Modern cosmological observations carried out with large-scale sky surveys are unique probes of fundamental physics. They have led to a remarkably successful model for the dynamics of the universe and several breakthrough discoveries. Three key ingredients—dark energy, dark matter, and inflation—are signposts to further breakthroughs because all reach beyond the known boundaries of the Standard Model of particle physics. Sophisticated large-scale simulations of cosmic structure formation are essential to this scientific enterprise. They not only shed light on some of the biggest challenges in physical science but also rank among the very largest and most scientifically rich simulations run on supercomputers today. The ExaSky project is extending existing cosmological simulation codes to work on exascale platforms to address this challenge.

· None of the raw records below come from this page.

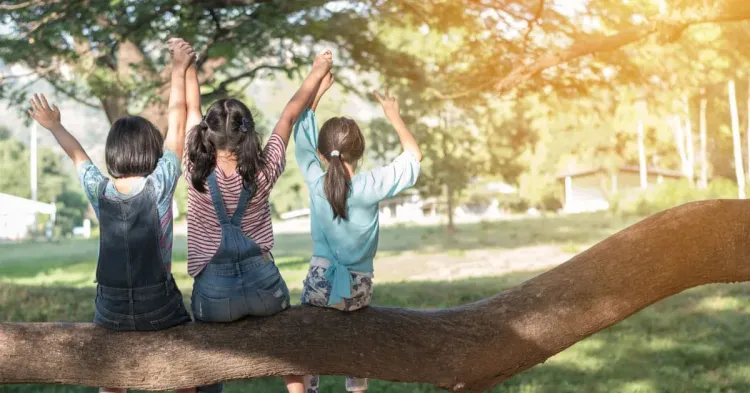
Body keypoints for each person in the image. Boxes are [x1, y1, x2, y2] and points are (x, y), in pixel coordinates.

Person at [28, 39, 196, 393]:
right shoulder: (161, 183)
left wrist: (54, 125)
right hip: (159, 307)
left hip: (111, 310)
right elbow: (178, 123)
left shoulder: (98, 189)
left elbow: (76, 153)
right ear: (152, 151)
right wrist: (178, 70)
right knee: (186, 371)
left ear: (113, 153)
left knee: (110, 380)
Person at [182, 50, 333, 393]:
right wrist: (317, 71)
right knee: (288, 351)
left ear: (207, 134)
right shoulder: (264, 169)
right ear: (247, 133)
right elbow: (290, 115)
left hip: (213, 297)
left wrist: (187, 66)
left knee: (205, 354)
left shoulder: (194, 172)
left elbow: (191, 110)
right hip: (265, 289)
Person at [292, 73, 422, 393]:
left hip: (320, 284)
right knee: (356, 338)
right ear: (359, 152)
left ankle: (310, 386)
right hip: (358, 289)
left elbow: (301, 138)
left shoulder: (315, 180)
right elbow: (413, 158)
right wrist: (394, 116)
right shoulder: (370, 186)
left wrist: (316, 96)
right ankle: (357, 385)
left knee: (308, 343)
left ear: (323, 154)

A new generation of sky surveys will provide key insights into questions raised by the current cosmological paradigm and provide new classes of measurements, such as those of neutrino masses. They could lead to exciting new results, including the discovery of primordial gravitational waves and modifications of general relativity. Existing supercomputers do not have the performance or memory needed to run the next-generation simulations that are required to meet the challenge posed by future surveys whose timelines are parallel those of the Exascale Computing Project. The ExaSky project extends the capabilities of the HACC and Nyx cosmological simulation codes to efficiently use exascale resources as they become available. The Eulerian AMR code Nyx complements the Lagrangian nature of HACC. The two codes are being used to develop a joint program for the verification of gravitational evolution, gas dynamics, and subgrid models in cosmological simulations run at very high dynamic range.
To establish accuracy baselines, there are statistical and systematic error requirements on many cosmological summary statistics. The accuracy requirements are typically scale-dependent, large spatial scales being subject to finite-size effects and small scales being subject to several more significant problems, such as particle shot noise and code evolution errors, including subgrid modeling biases. Strict accuracy requirements were already set by the observational requirements for US Department of Energy-supported surveys, such as the Cosmic Microwave Background-Stage 4 (CMB-S4), Dark Energy Spectroscopic Instrument (DESI), and the Vera C. Rubin Observatory’s Legacy Survey of Space and Time (LSST), which are typically sub-percent (statistical) over the range of well-observed spatial scales. Systematic errors must be characterized and controlled, where possible, to the percent level or better. The final challenge problem runs will be carried out with a new set of subgrid models for gas cooling, UV heating, star formation, and supernova and active galactic nucleus feedback under active development.
The simulation sizes are set by the scales of the cosmological surveys. The challenge problem simulations must cover boxes of linear sizes up to several gigaparsecs in scale with galaxy formation-related physics modeled down to roughly 0.1 kiloparsecs—a dynamic range of one part in 10 million, improving the current state of the art by an order of magnitude. Multiple box sizes will be run to cover the range of scales that must be robustly predicted. The mass resolution of the simulations in the smaller boxes will go down to roughly 1 million solar masses for the baryon tracer particles and about five times this value for the dark matter particles. The final dynamic range achieved depends on the total memory available on the first-generation exascale systems.
The ExaSky science challenge problem will eventually comprise a small number of very large cosmological simulations run with HACC that simultaneously address many science problems of interest. Setting up the science challenge problem in turn requires multiple simulations—building subgrid models by matching against results from very high-resolution galaxy formation astrophysics codes via a nested-box simulation approach, having a medium-scale set for parameter exploration, and—based on these results—designing and implementing the final large-scale challenge problem runs on exascale platforms.
Project simulations are classified into three categories: (1) large-volume, high-mass, and force resolution gravity-only simulations; (2) large-volume, high-mass, and force resolution hydrodynamic simulations, including detailed subgrid modeling; and (3) small-volume, very high-mass, and medium/high-force resolution hydrodynamic simulations, including subgrid modeling.
The first simulation set is targeted at observations of luminous red galaxies, emission line galaxies, and quasars. The simulations are relevant to DESI, the NASA SPHEREx mission, end-to-end simulations for LSST, and modeling the cosmic infrared background for CMB-S4. The second and main set of simulations will include hydrodynamics and detailed subgrid modeling with the resolution and physics reach improving over time as more powerful systems arrive. The main probes targeted with these simulations are strong and weak gravitational lensing shear measurements, galaxy clustering, clusters of galaxies, and cross-correlations internal to this set and with CMB probes, such as CMB lensing and thermal and kinematic Sunyaev-Zel’dovich effect observations. A set of smaller volume hydrodynamic simulations will be performed in support of the program for convergence testing and verification and to develop and test a new generation of subgrid models based on results from high-resolution, small effective volume, galaxy formation studies performed by other groups.